### Task statement
Using the abstract on lassi blended with grape juice, mark each statement yes if it agrees with the abstract or no if it does not, and quote the abstract's deciding words: (a) The lassi was made from buffalo milk. (b) The sensory evaluation was carried out by semi trained judges. (c) The most acceptable sample contained 10 per cent grape juice.
[[ Selected excerpt open ]]
Vol. 7, Issue 8, Part M (2025)

Process optimization for preparation of lassi blended with grape juice (Vitis vinifera)

Author(s):

PH Kare, BD Patil, DK Kambale, SS Dighe and SD Shinde

Abstract:

Lassi was prepared by using cow milk with optimized levels of grape juice and sugar. The sensory evaluation of lassi was done by semi trained judges. The investigation was undertaken to explore the possibilities of utilizing grape juice in lassi manufacture to improve the health benefits of product. The product obtained was subjected for chemical analysis. The lassi sample (T4) prepared with 6 per cent grape juice and 15 per cent sugar level received the highest overall acceptability score i.e, 8.47. The sensorily most acceptable treatment combination (T4) has an average chemical composition of 3.09% fat, 3.26% protein, 78.08% moisture, 21.92% total solids, 0.75% ash, 0.85% acidity, 4.15 pH, 4.34% reducing sugars, 10.48% non-reducing sugar and 14.82% total sugars.
[[ Selected excerpt closed ]]
[[ Source material open ]]
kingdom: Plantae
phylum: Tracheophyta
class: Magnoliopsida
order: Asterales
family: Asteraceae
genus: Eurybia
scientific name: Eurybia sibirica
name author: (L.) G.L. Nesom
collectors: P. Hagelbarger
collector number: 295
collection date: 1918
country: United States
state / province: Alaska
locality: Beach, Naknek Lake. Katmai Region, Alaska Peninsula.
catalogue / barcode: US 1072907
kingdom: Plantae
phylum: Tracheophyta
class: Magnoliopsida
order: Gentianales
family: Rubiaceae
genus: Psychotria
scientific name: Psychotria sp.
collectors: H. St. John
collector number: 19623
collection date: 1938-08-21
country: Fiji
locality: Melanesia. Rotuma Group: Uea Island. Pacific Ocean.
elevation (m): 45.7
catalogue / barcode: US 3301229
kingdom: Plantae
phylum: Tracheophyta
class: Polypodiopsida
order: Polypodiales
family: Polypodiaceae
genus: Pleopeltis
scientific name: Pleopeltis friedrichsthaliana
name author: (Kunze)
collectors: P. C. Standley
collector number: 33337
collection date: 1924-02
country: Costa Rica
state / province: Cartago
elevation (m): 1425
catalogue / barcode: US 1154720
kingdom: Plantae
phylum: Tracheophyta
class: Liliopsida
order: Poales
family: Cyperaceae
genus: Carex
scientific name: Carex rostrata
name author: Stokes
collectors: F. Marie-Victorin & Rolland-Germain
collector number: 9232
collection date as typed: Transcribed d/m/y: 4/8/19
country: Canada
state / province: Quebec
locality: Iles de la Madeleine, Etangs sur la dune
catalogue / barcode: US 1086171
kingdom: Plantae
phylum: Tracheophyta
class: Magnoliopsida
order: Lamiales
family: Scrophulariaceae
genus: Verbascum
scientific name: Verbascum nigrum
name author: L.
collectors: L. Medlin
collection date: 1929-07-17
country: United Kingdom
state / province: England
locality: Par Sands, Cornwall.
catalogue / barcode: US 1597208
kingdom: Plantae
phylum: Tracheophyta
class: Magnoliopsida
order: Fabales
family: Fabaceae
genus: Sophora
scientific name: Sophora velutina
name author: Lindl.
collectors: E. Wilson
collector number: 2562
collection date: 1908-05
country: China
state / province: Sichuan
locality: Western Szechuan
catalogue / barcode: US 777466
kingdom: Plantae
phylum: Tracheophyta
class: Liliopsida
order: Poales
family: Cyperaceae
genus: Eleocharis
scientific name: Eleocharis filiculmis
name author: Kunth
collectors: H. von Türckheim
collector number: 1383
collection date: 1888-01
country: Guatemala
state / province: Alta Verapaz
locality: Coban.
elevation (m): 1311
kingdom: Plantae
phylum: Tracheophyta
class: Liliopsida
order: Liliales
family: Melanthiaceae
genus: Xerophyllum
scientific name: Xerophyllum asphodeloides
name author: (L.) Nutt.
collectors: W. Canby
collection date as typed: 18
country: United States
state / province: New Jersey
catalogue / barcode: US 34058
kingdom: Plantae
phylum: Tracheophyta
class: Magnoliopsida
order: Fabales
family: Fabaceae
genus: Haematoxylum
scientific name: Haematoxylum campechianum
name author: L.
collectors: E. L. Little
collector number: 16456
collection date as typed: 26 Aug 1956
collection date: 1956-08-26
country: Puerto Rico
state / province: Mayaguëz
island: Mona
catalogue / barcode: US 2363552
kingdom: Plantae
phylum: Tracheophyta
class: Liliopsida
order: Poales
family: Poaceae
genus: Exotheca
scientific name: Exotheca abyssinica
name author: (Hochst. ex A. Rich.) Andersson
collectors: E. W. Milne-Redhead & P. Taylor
[[ Source material closed ]]
### Exercise response
(a) No: "Lassi was prepared by using cow milk"
(b) Yes: "The sensory evaluation of lassi was done by semi trained judges"
(c) No: "prepared with 6 per cent grape juice and 15 per cent sugar level"